Job:
Would you please write out each of the entries below exactly, omitting pictures?

(Page images and extracted text)
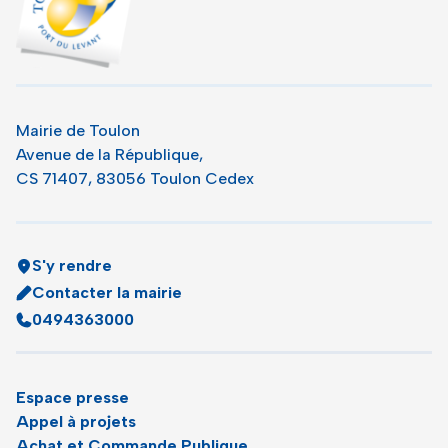
Mairie de Toulon
Avenue de la République,
CS 71407, 83056 Toulon Cedex
S'y rendre
Contacter la mairie
0494363000
Espace presse
Appel à projets
Achat et Commande Publique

Task response:
Mairie de Toulon
Avenue de la République,
CS 71407, 83056 Toulon Cedex
S'y rendre
Contacter la mairie
0494363000
Espace presse
Appel à projets
Achat et Commande Publique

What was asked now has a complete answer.